Activity>
Extract each line of the items below that contains the string "Montendre", reproducing every such line in full.
»»
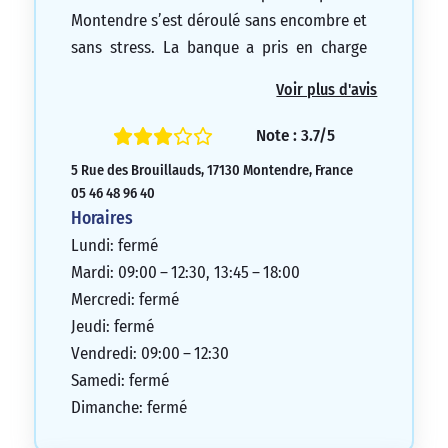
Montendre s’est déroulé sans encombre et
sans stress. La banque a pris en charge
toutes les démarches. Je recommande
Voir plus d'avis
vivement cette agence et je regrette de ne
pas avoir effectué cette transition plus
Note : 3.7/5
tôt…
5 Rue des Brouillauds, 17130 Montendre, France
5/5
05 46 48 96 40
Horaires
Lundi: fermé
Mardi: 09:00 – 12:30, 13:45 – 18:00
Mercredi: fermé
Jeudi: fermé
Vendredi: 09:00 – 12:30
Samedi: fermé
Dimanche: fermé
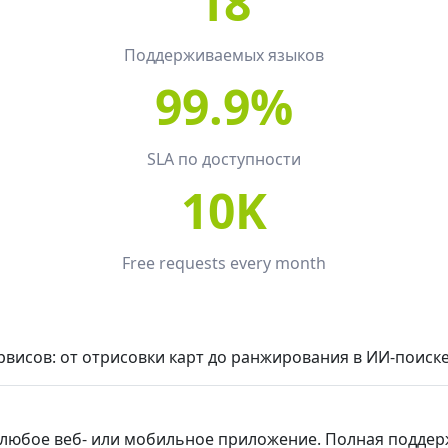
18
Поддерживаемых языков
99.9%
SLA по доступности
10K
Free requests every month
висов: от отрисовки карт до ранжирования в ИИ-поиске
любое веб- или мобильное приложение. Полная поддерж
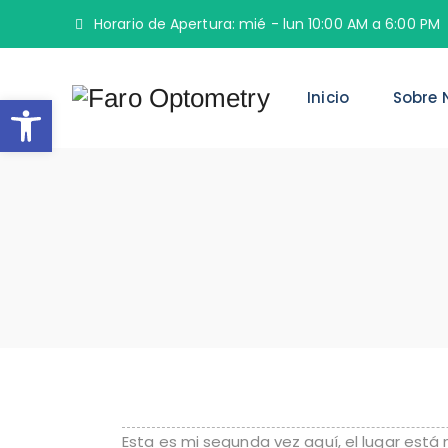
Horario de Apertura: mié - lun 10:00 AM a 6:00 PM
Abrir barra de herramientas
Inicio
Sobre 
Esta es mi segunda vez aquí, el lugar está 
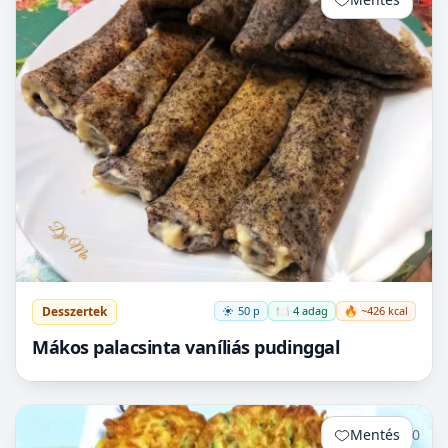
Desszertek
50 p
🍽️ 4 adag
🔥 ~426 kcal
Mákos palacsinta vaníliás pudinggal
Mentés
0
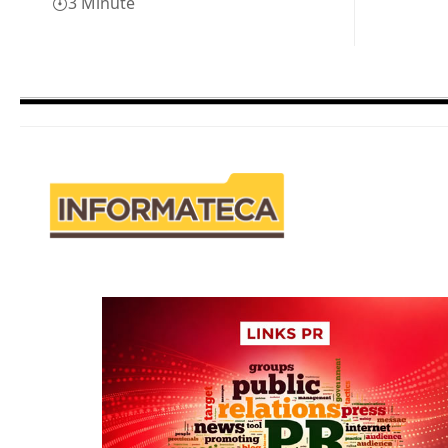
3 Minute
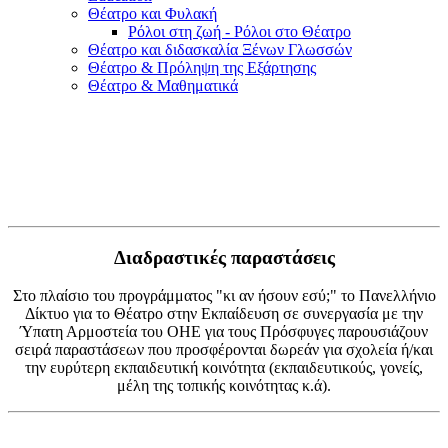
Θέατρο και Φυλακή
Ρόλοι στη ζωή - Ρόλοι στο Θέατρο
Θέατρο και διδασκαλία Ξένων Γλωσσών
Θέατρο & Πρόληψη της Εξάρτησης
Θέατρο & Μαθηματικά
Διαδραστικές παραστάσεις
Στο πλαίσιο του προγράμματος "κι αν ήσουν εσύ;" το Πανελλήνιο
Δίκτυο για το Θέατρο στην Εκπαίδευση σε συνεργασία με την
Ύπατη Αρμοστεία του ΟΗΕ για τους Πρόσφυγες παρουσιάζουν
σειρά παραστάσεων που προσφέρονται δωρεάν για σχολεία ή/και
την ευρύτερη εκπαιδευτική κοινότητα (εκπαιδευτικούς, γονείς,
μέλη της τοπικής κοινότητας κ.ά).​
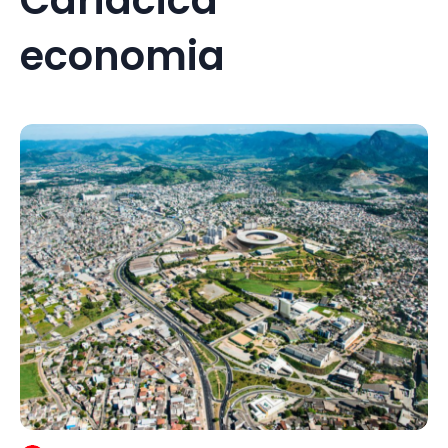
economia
««
Written answer>
Montendre s’est déroulé sans encombre et
5 Rue des Brouillauds, 17130 Montendre, France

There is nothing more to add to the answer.